[RECORDS SHOWN]

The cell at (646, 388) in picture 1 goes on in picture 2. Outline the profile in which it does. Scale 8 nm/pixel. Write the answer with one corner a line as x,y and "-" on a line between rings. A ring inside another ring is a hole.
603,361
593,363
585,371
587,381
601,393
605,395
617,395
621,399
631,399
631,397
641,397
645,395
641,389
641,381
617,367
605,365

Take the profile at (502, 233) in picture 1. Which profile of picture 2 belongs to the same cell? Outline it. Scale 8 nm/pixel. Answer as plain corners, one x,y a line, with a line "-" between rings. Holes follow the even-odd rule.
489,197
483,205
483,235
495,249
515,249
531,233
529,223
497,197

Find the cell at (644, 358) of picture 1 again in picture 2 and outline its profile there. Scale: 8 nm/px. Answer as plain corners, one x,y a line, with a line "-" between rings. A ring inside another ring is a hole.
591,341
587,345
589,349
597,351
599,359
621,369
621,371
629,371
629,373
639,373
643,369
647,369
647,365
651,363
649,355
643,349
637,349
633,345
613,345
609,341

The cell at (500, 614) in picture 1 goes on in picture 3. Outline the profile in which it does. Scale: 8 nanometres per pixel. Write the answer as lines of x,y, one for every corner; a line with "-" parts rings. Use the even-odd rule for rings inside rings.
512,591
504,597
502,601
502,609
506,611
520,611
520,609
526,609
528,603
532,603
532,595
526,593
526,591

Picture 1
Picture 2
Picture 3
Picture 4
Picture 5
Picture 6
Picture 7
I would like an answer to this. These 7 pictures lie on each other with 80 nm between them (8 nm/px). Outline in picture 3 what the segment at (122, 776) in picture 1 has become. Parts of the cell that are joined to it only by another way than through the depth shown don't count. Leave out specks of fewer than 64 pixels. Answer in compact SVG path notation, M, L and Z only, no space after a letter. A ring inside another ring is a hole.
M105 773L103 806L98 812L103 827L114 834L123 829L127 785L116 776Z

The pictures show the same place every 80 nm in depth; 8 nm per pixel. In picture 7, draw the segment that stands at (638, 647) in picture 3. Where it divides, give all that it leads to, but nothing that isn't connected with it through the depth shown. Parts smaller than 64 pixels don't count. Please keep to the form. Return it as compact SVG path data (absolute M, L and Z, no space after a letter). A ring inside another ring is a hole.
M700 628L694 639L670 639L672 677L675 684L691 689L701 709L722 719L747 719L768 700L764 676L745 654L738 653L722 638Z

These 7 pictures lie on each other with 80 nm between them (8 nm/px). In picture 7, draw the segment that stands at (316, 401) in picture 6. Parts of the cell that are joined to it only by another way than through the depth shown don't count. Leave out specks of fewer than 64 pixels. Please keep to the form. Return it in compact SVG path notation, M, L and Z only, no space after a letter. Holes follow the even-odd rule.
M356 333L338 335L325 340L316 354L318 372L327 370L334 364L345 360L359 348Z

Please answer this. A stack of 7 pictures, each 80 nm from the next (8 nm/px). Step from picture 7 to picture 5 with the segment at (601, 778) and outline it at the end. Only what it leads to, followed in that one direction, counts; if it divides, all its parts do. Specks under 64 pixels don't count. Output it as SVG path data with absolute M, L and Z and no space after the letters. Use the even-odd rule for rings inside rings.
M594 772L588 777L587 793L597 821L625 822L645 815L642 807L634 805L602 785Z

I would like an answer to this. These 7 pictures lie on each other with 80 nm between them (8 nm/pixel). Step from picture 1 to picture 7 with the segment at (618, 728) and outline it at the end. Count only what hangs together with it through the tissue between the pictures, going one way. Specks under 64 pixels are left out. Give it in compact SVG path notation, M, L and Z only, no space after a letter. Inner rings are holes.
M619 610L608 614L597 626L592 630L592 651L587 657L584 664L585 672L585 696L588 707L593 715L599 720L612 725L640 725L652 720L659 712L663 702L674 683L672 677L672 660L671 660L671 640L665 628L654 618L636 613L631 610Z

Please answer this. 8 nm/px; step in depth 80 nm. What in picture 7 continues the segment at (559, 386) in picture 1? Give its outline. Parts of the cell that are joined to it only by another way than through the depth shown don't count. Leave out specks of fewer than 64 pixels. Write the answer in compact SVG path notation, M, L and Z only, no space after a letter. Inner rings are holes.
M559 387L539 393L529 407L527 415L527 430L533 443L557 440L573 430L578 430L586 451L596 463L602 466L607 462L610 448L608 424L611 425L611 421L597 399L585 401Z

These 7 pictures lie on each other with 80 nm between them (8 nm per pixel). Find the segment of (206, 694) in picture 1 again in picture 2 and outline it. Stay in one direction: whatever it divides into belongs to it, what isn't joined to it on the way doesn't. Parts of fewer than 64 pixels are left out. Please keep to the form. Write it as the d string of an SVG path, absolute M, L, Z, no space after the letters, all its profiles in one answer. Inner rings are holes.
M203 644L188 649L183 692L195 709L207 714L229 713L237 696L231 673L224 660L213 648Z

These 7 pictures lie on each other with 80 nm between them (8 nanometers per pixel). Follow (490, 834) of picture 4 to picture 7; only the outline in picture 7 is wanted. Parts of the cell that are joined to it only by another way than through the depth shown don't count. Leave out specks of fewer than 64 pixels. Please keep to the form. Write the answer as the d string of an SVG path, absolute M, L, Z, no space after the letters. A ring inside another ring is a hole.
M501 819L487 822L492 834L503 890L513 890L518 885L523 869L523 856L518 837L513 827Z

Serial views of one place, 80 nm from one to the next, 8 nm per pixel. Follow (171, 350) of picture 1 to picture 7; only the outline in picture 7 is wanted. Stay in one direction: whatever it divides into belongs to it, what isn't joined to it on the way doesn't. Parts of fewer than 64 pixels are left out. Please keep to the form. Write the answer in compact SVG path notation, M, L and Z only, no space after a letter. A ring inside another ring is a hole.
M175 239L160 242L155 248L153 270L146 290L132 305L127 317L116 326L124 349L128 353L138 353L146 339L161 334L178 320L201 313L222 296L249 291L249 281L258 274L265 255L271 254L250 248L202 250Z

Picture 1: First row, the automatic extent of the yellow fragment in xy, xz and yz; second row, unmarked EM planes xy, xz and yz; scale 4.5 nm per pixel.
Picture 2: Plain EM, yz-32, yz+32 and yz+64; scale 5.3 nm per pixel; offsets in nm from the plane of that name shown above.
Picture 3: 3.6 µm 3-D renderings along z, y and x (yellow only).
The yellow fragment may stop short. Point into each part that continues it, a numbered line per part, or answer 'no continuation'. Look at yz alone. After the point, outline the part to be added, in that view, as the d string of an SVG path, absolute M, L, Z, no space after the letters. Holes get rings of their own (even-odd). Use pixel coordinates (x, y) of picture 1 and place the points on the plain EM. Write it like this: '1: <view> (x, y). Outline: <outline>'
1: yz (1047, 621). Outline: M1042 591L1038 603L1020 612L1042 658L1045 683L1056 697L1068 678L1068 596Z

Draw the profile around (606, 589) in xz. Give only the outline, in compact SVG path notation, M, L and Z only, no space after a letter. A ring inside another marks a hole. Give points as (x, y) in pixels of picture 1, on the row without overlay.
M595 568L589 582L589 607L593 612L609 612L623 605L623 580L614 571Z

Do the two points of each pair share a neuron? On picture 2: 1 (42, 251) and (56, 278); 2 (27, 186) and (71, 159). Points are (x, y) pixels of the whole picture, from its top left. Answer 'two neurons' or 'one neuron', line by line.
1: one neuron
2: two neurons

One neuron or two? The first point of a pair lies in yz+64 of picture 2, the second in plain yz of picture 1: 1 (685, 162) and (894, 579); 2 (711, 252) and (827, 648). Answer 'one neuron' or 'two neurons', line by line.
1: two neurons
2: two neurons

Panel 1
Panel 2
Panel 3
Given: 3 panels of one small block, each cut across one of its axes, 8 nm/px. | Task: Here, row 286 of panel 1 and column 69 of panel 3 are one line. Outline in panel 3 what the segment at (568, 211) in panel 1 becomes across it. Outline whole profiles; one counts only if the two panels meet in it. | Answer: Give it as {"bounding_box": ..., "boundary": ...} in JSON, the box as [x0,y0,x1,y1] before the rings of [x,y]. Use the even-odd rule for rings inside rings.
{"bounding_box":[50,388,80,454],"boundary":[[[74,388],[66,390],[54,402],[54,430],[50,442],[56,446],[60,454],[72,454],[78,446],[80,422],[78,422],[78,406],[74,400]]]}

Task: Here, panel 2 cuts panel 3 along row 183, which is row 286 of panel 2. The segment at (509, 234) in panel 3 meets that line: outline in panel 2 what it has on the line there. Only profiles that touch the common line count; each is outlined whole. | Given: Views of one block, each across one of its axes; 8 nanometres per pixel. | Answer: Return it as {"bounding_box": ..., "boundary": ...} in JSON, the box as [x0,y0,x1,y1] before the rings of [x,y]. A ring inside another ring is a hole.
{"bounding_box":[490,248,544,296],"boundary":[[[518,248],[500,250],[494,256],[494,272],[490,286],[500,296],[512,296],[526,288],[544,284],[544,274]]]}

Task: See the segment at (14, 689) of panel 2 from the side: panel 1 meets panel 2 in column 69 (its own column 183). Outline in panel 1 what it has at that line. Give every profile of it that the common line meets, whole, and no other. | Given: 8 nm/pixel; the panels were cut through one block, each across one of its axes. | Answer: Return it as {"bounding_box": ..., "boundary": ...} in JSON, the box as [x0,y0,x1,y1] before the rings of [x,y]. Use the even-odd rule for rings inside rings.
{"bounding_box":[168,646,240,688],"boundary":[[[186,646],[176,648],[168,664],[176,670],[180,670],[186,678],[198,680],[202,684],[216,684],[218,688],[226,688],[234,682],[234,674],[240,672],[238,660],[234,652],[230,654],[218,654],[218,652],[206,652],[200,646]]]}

[ASSIGNMENT]
Your task for the entries above: copy exactly the span starting with the line with "answer. Inner rings are holes." and going on through the line with "Picture 3: 3.6", both lines included, and nothing else.

[OUTPUT FOR THIS EXERCISE]
These 7 pictures lie on each other with 80 nm between them (8 nm per pixel). Find the segment of (206, 694) in picture 1 again in picture 2 and outline it. Stay in one direction: whatever it divides into belongs to it, what isn't joined to it on the way doesn't. Parts of fewer than 64 pixels are left out. Please keep to the form. Write it as the d string of an SVG path, absolute M, L, Z, no space after the letters, all its profiles in one answer. Inner rings are holes.
M203 644L188 649L183 692L195 709L207 714L229 713L237 696L231 673L224 660L213 648Z

These 7 pictures lie on each other with 80 nm between them (8 nanometers per pixel). Follow (490, 834) of picture 4 to picture 7; only the outline in picture 7 is wanted. Parts of the cell that are joined to it only by another way than through the depth shown don't count. Leave out specks of fewer than 64 pixels. Please keep to the form. Write the answer as the d string of an SVG path, absolute M, L, Z, no space after the letters. A ring inside another ring is a hole.
M501 819L487 822L492 834L503 890L513 890L518 885L523 869L523 856L518 837L513 827Z

Serial views of one place, 80 nm from one to the next, 8 nm per pixel. Follow (171, 350) of picture 1 to picture 7; only the outline in picture 7 is wanted. Stay in one direction: whatever it divides into belongs to it, what isn't joined to it on the way doesn't. Parts of fewer than 64 pixels are left out. Please keep to the form. Write the answer in compact SVG path notation, M, L and Z only, no space after a letter. A ring inside another ring is a hole.
M175 239L160 242L155 248L153 270L146 290L132 305L127 317L116 326L124 349L128 353L138 353L146 339L161 334L178 320L201 313L222 296L249 291L249 281L258 274L265 255L271 254L250 248L202 250Z

Picture 1: First row, the automatic extent of the yellow fragment in xy, xz and yz; second row, unmarked EM planes xy, xz and yz; scale 4.5 nm per pixel.
Picture 2: Plain EM, yz-32, yz+32 and yz+64; scale 5.3 nm per pixel; offsets in nm from the plane of that name shown above.
Picture 3: 3.6 µm 3-D renderings along z, y and x (yellow only).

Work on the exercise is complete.